Content starts

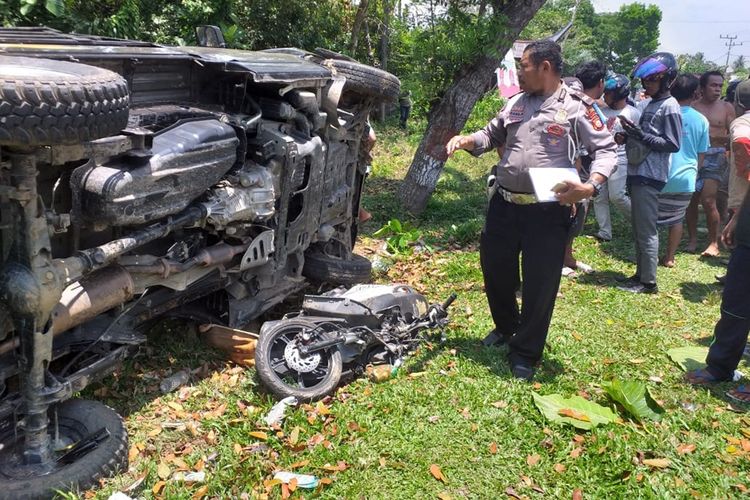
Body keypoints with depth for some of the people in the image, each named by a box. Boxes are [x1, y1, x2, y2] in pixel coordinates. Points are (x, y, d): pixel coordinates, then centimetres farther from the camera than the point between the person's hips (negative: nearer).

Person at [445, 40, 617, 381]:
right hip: (504, 204, 6)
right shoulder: (515, 103, 11)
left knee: (540, 285, 2)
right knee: (495, 269, 17)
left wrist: (591, 186, -22)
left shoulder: (577, 107, -5)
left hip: (547, 211, -5)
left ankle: (525, 353, 20)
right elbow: (491, 135, 22)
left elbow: (606, 150, -5)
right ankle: (506, 326, 44)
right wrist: (465, 141, 1)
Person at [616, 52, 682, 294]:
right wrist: (628, 136, 6)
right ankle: (641, 273, 25)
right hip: (638, 173, 9)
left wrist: (642, 136, -20)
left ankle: (648, 281, 3)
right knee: (638, 228, 15)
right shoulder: (651, 104, 16)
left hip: (649, 176, -9)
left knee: (646, 230, -4)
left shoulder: (670, 107, -11)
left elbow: (673, 144, -15)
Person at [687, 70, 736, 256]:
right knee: (691, 199, 4)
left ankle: (714, 243, 0)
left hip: (715, 156, -1)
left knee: (708, 200, -10)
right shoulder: (692, 107, 5)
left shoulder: (726, 107, 6)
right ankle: (693, 239, 16)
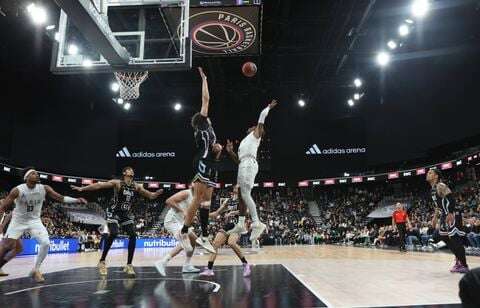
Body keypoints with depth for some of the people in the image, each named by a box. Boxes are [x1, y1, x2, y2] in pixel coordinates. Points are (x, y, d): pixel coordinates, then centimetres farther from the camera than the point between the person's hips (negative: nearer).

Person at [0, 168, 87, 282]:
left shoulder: (44, 188, -14)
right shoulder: (18, 190, -21)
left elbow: (60, 198, -11)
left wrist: (77, 200, -23)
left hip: (34, 221, 2)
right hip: (18, 221, -2)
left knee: (45, 243, -15)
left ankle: (35, 270, 2)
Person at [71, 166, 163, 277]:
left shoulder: (137, 187, 0)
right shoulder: (117, 183, -11)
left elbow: (151, 196, 4)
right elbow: (99, 185, -16)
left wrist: (158, 193, -17)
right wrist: (82, 189, -23)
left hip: (126, 214, 5)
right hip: (114, 213, -4)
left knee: (133, 235, -9)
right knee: (113, 234, -23)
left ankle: (129, 265, 0)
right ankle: (102, 262, -4)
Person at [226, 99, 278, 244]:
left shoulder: (256, 134, 14)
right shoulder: (245, 141, 34)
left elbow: (262, 117, 9)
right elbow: (238, 160, 31)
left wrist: (269, 107, 23)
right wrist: (230, 151, 19)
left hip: (249, 164, -9)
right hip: (243, 165, 9)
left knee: (245, 194, -19)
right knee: (241, 195, 6)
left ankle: (257, 223, -22)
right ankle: (241, 225, 8)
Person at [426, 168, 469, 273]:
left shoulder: (440, 186, -14)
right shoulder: (433, 188, 15)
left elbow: (451, 199, -25)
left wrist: (450, 214, -31)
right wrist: (435, 217, 24)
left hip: (453, 213, -10)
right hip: (445, 214, 10)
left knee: (455, 238, -8)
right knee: (443, 236, 13)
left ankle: (464, 265, 0)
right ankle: (459, 260, 23)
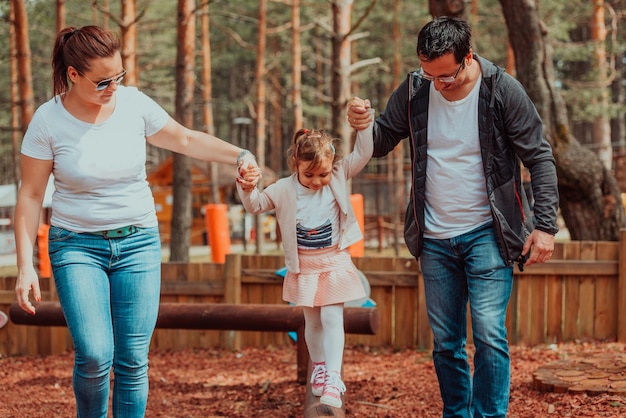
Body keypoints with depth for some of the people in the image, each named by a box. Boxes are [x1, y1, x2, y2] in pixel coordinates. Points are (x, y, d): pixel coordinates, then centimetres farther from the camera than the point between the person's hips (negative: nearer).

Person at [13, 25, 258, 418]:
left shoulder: (134, 103, -5)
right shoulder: (48, 120, -10)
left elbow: (186, 140, 10)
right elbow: (30, 196, -4)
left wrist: (240, 155, -4)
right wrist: (25, 265, -8)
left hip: (138, 242, 2)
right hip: (77, 245, -2)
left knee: (133, 361, -2)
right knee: (94, 356, -16)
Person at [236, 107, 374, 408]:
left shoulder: (339, 177, -6)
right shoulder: (284, 189, -8)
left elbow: (363, 154, -8)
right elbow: (255, 205, -2)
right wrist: (247, 187, -23)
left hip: (335, 262, -1)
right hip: (304, 266, 1)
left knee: (332, 318, -9)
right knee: (312, 320, 14)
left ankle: (333, 379, -11)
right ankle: (318, 367, 32)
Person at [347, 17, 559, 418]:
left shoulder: (502, 91, -12)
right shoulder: (414, 91, -3)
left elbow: (540, 159, -8)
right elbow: (383, 142, 7)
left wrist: (545, 225, -15)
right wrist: (364, 125, -17)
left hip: (486, 234, -4)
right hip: (435, 239, 4)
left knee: (489, 334, -12)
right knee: (446, 341, 10)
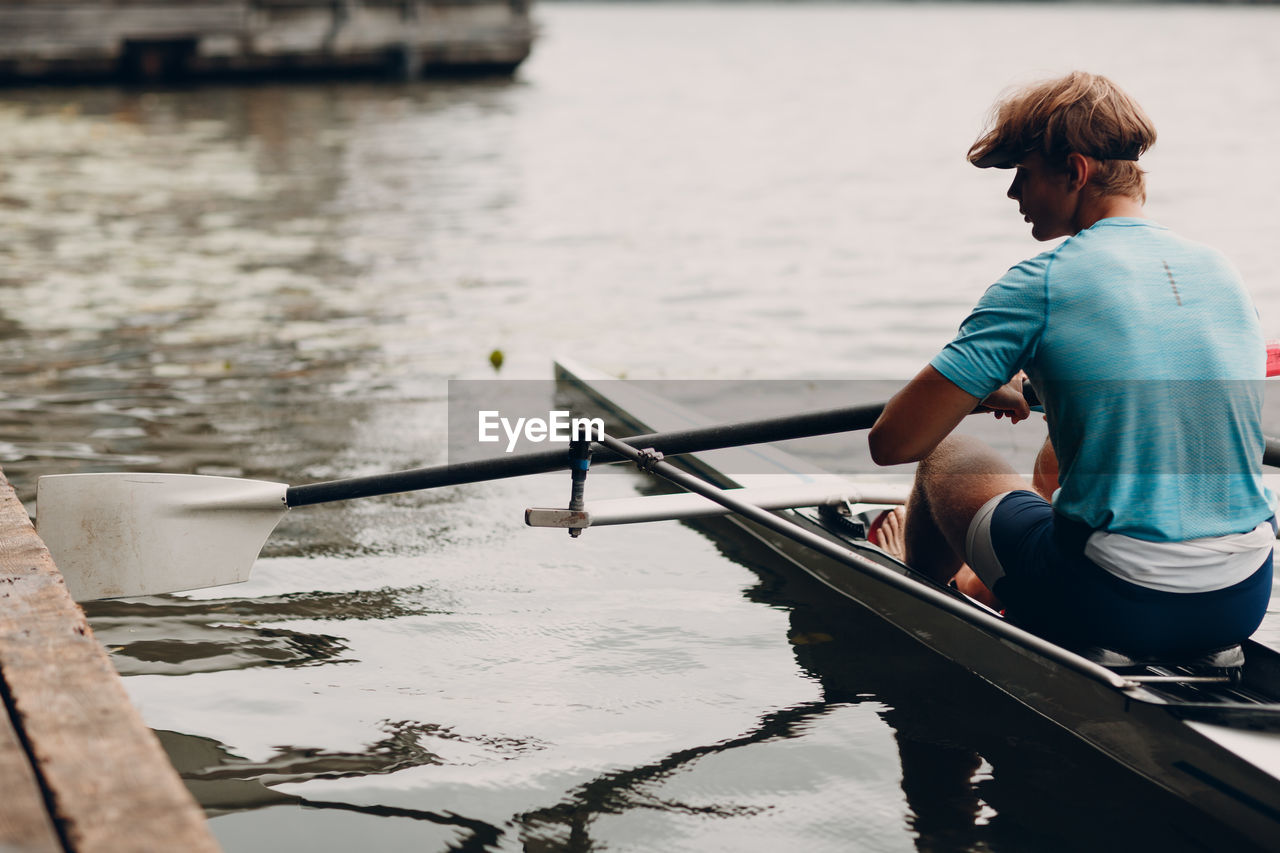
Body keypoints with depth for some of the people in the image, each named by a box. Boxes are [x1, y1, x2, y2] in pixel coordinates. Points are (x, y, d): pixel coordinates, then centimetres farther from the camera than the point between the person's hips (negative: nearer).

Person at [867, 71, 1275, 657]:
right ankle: (985, 583, 60)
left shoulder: (1040, 284, -10)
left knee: (946, 458, 19)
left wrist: (980, 392, 10)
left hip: (1121, 612, -6)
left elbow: (891, 443, -9)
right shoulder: (1223, 271, 8)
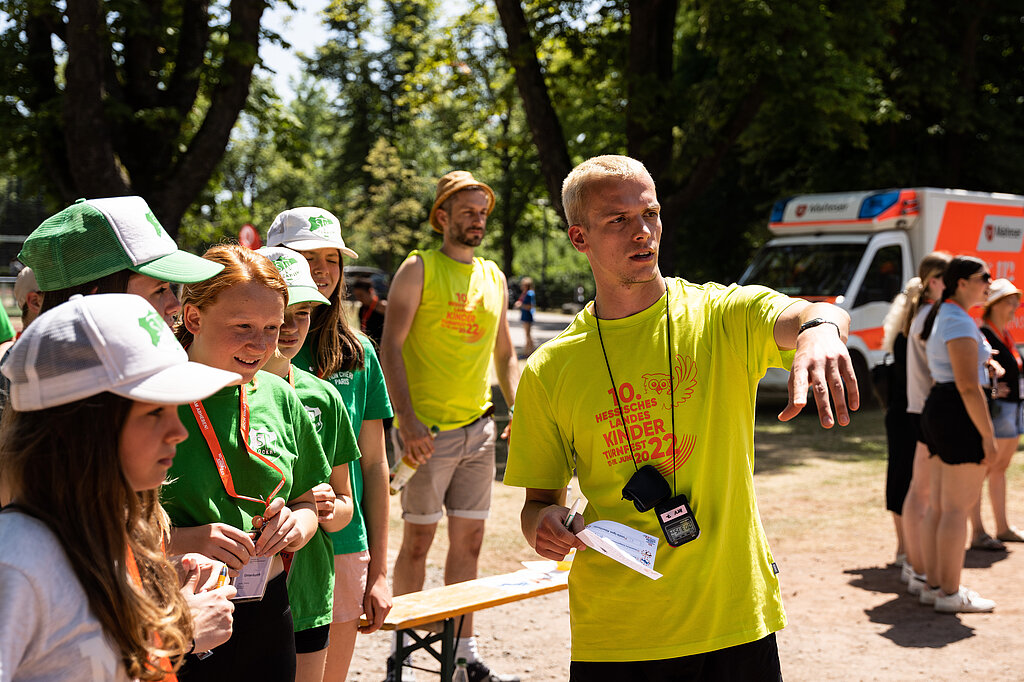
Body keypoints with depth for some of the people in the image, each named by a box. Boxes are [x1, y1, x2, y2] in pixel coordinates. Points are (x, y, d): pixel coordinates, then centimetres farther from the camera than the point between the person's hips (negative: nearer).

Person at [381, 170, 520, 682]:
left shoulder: (494, 278, 14)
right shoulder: (419, 269, -3)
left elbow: (505, 356, 21)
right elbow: (391, 347, -9)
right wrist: (407, 420, -18)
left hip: (478, 428, 5)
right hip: (427, 429, -5)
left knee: (468, 542, 8)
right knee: (418, 540, 1)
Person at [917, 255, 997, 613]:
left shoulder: (941, 317, 15)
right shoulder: (960, 323, -17)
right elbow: (969, 386, -21)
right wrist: (988, 435, -18)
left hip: (937, 409, 10)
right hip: (961, 416, -10)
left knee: (937, 505, 13)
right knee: (958, 508, -4)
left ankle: (933, 585, 19)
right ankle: (950, 594, 2)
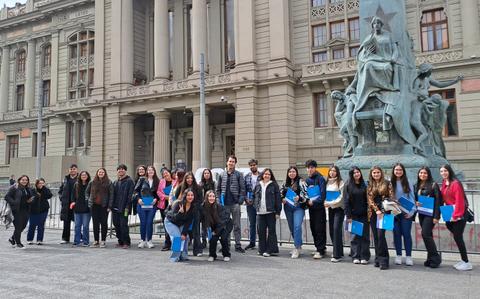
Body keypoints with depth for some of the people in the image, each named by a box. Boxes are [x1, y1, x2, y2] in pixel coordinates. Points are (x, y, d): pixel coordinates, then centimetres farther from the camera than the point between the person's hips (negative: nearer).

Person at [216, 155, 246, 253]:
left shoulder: (239, 175, 1)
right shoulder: (222, 175, 9)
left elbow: (242, 189, -2)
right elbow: (218, 189, 11)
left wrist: (240, 200, -10)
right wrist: (220, 199, 2)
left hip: (235, 203, -2)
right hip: (225, 204, 2)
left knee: (237, 225, 2)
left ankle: (238, 245, 8)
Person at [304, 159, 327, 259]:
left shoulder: (320, 179, -9)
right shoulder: (307, 180, 11)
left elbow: (323, 194, -16)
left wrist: (314, 202, -20)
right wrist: (308, 200, -3)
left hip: (319, 207, -7)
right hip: (311, 208, 7)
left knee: (319, 229, -5)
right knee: (313, 228, 11)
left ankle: (321, 251, 0)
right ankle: (319, 248, 24)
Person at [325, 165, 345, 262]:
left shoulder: (340, 182, -7)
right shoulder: (327, 182, 12)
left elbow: (341, 197, -11)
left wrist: (330, 203, -14)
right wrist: (325, 202, 0)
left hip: (339, 208, -6)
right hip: (330, 208, 6)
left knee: (336, 229, -12)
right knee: (331, 230, 7)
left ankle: (337, 255, -8)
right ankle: (338, 251, 23)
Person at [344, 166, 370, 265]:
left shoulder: (364, 185, 8)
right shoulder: (348, 186, 0)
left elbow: (367, 200, 9)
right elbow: (346, 201, -3)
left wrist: (369, 213, 1)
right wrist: (348, 215, -8)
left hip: (364, 215, 2)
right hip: (354, 215, -2)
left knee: (365, 236, 3)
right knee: (355, 236, 2)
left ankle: (364, 257, 11)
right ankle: (356, 257, 10)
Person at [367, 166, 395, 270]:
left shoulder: (387, 183, 5)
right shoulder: (369, 186, 12)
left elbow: (391, 197, -1)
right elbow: (370, 200, 5)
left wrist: (383, 211, -12)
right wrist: (377, 210, -9)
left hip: (384, 212, -3)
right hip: (373, 213, 3)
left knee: (380, 235, -14)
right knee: (376, 236, 5)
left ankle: (383, 260, -9)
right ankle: (378, 259, 13)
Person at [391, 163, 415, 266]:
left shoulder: (408, 183, 2)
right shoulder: (390, 183, 5)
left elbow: (412, 197, 0)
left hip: (406, 213, -1)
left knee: (406, 234, 0)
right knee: (397, 234, 6)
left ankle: (408, 256, 8)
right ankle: (398, 255, 15)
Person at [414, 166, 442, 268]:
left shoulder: (433, 185, -6)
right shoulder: (416, 186, 12)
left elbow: (438, 201, -10)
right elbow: (415, 199, 20)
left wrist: (436, 216, -16)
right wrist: (415, 203, -5)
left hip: (430, 213, -6)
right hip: (421, 214, 6)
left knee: (425, 234, -13)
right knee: (428, 235, 9)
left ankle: (435, 258, -1)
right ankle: (431, 258, 15)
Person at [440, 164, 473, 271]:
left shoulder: (455, 183, -16)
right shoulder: (444, 183, 9)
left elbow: (459, 201, -20)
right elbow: (443, 199, 16)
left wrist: (456, 215, -20)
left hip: (458, 215, -8)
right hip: (450, 215, 8)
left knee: (457, 237, -6)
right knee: (457, 237, 15)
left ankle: (467, 263, 2)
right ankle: (463, 260, 27)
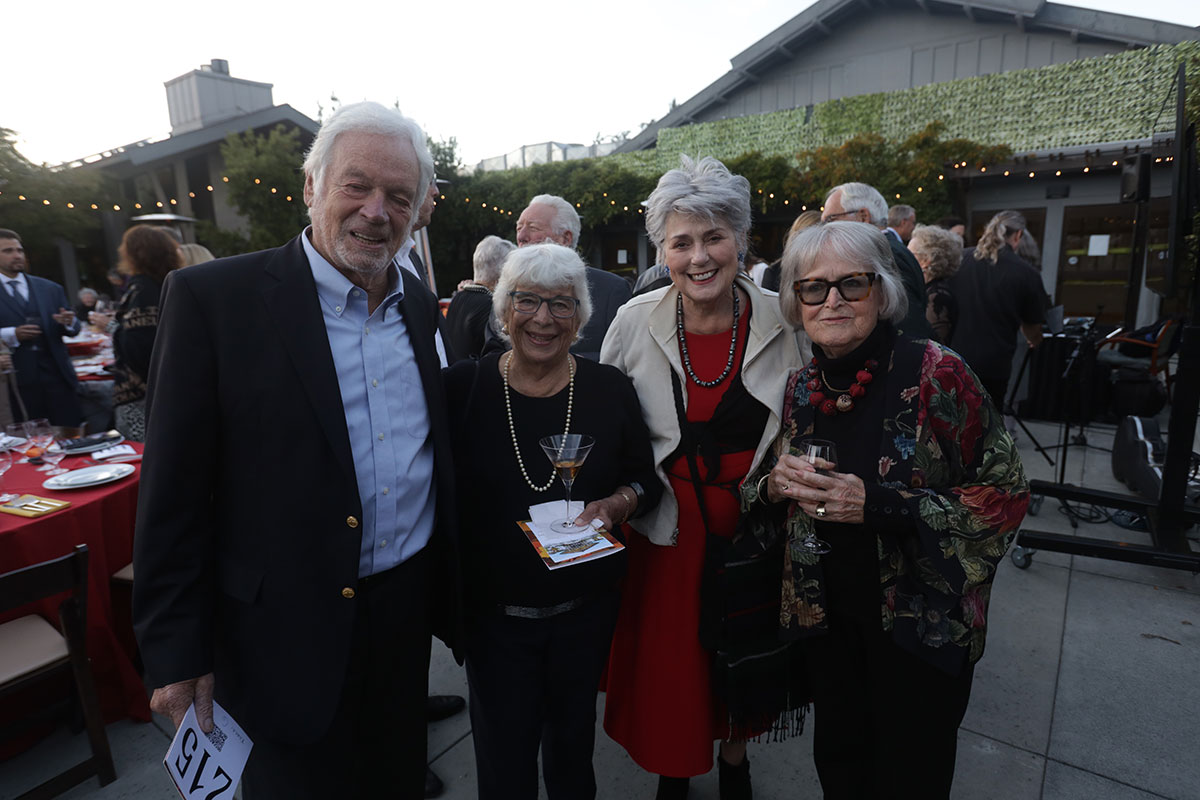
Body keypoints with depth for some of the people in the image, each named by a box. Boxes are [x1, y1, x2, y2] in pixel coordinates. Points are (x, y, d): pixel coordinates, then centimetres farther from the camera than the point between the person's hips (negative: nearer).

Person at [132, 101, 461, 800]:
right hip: (291, 630, -4)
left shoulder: (420, 304, 3)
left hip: (408, 610, 5)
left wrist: (444, 585, 12)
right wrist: (176, 653, -8)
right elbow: (175, 492, -11)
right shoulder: (213, 297, -13)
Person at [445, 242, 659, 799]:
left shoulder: (610, 389, -6)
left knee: (572, 742, 22)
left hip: (586, 608, 1)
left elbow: (644, 478, 2)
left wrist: (617, 503, -17)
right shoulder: (463, 387, -9)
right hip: (493, 611, -1)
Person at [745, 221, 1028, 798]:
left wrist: (880, 503, -26)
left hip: (920, 622, -4)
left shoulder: (936, 374, -17)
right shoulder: (800, 388, -2)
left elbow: (1006, 494, -15)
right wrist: (774, 485, -14)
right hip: (825, 616, 4)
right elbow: (758, 493, 9)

Content ends

Put the lines of the listing above, from the line with "left ankle: (364, 257, 11)" to the line with "right wrist: (415, 203, -5)", both included, into a JSON list of strings with one string per line. Leave out any blank lines.

[
  "left ankle: (364, 257, 11)",
  "right ankle: (356, 257, 10)",
  "Person at [367, 166, 395, 270]:",
  "left shoulder: (387, 183, 5)",
  "right shoulder: (369, 186, 12)",
  "left elbow: (391, 197, -1)",
  "right elbow: (370, 200, 5)",
  "left wrist: (383, 211, -12)",
  "right wrist: (377, 210, -9)",
  "left hip: (384, 212, -3)",
  "right hip: (373, 213, 3)",
  "left knee: (380, 235, -14)",
  "right knee: (376, 236, 5)",
  "left ankle: (383, 260, -9)",
  "right ankle: (378, 259, 13)",
  "Person at [391, 163, 415, 266]:",
  "left shoulder: (408, 183, 2)",
  "right shoulder: (390, 183, 5)",
  "left elbow: (412, 197, 0)",
  "left hip: (406, 213, -1)",
  "left knee: (406, 234, 0)",
  "right knee: (397, 234, 6)",
  "left ankle: (408, 256, 8)",
  "right ankle: (398, 255, 15)",
  "Person at [414, 166, 442, 268]:",
  "left shoulder: (433, 185, -6)",
  "right shoulder: (416, 186, 12)",
  "left elbow: (438, 201, -10)",
  "right elbow: (415, 199, 20)",
  "left wrist: (436, 216, -16)",
  "right wrist: (415, 203, -5)"
]